Mother/Daughter Book Club: Out of My Mind

Book Review:

Out of My Mind by Sharon M. Draper is one of the best books I’ve read in a long time. It’s one of those books that actually changes the way you think. The story is told from the point of view of Melody, a brilliant fifth-grader who can’t talk or walk. Born with cerebral palsy, Melody has never been able to communicate and she fights to be heard and accepted at school. This book amazed us and changed the way we view people with disabilities. I would encourage everyone to read this book!

Discussion Questions:

1.    The novel opens with a powerful discussion of the power of words and language. How does this help capture the reader's attention? What predictions can the reader make about the narrator of the story? What inferences can be made about the thought processes of the narrator's mind?

2.    In a world that does not work for her, what seems to cause the biggest frustrations for Melody?

3.    Describe Melody's parents. How do they learn to communicate with Melody and help her to overcome everyday problems? Why are those efforts sometimes a complete failure?

4.    How does Melody feel about school? How does she fit in with her classmates and what makes her different from the rest of the children in H-5? What would be Melody's ideal school situation?

5.    Discuss Melody's teachers since she began going to school. What does this say about her school system, or about attitudes at her school about teaching children with special needs?

6.    Describe Mrs. V. What role does she play in Melody's development? Why is she a necessary addition to Melody's life?
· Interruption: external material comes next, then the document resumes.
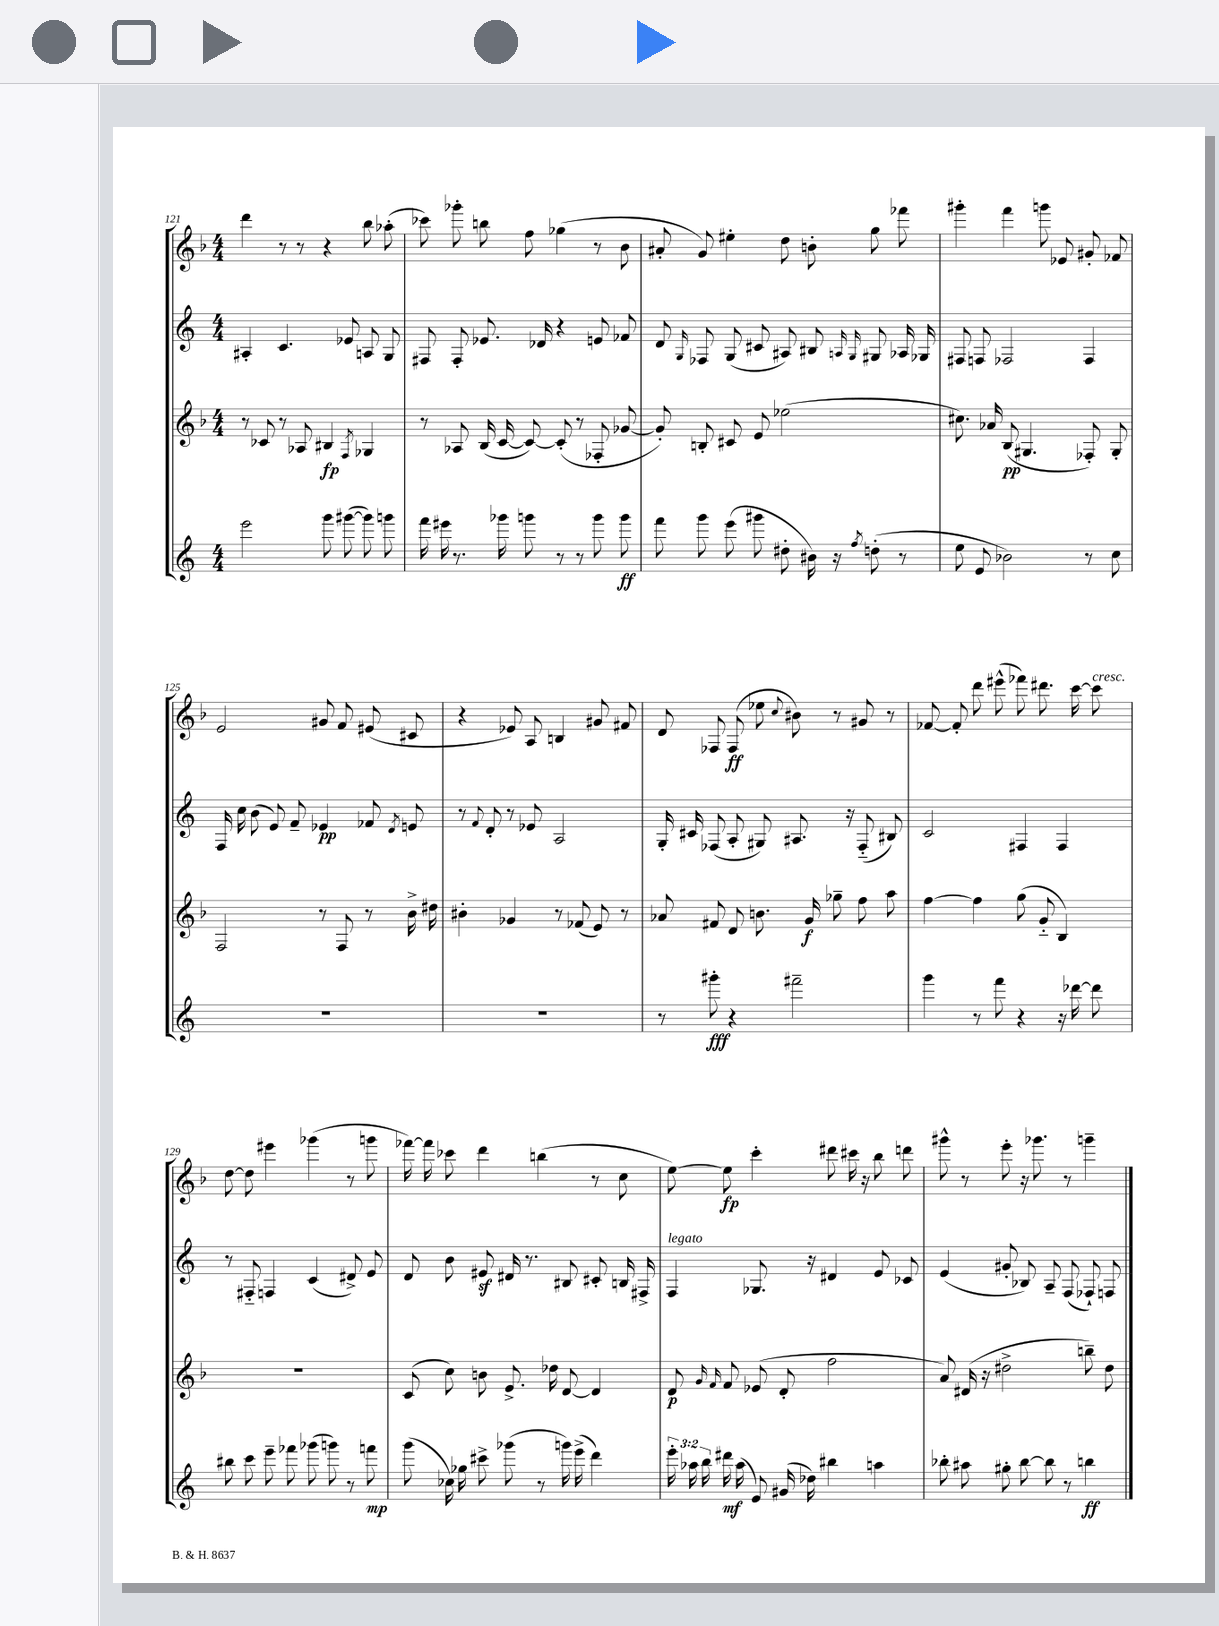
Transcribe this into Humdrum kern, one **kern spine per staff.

7.    What is significant about the story of Ollie the fish? How does Ollie's life mirror Melody's? Describe Melody's feelings when she is unable to tell her mother what really happened.

8.    Describe how the introduction of Penny as a character changes the family dynamics. Analyze Melody's complicated feelings about her little sister.

9.    How does the inclusion program change Melody's school experiences? Describe both positive and negative results of the program. Describe Melody's deep, unrealized need for a friend.

10. What does Melody learn about friendship during the trip to the aquarium? Make a comparison between Ollie's life, the life of the fish in the aquarium, and Melody's life.

11. How does Melody's computer change her life, her outlook on life, and her potential? Why does she name it Elvira?

12. Why does Melody decide to enter the quiz team competition? What obstacles must she face and overcome just to get on the team?

13. What does Melody learn about friendship and the relationships of children working together as she practices and competes with the quiz team? What does she learn about herself?

14. What is ironic about the events at the restaurant after the competition? How does this scene foreshadow the events that led up to the airport fiasco?

15. Describe Melody's feelings before the trip to the airport, while she is there, and after she gets home. How would you have coped with the same situation?

16. Describe Melody's extreme range of emotions as she tries to tell her mother that Penny is behind the car. How did the scene make you feel?

17. Discuss the scene in which Melody confronts the kids on the quiz team. What is satisfying about how she handles the situation? What else might Melody have done?

18. Why is the first page repeated at the end of the book? How has Melody changed, both personally and socially, from the beginning of the book to the end?

19. How would this story have been different if it had been written from a third-person point of view; from the point of view of her parents, for example, or simply from the viewpoint of an outside observer?

20. Explain the title of the novel. Give several possible interpretations.

(Questions taken from publisher)

Food Ideas:

Mac n' Cheese and Chocolate Chip Cookies


My friend made a jeopardy quiz game with questions about the book. We broke into teams of girls vs. moms, and somehow, the girls won! Then the girls broke into pairs and were given sheets of paper with words on them. Only using their thumbs, they had to try to communicate a sentence to their partner with the words on the sheet. They took turns doing this a few times – such a great activity to gain a better understanding of Melody’s life.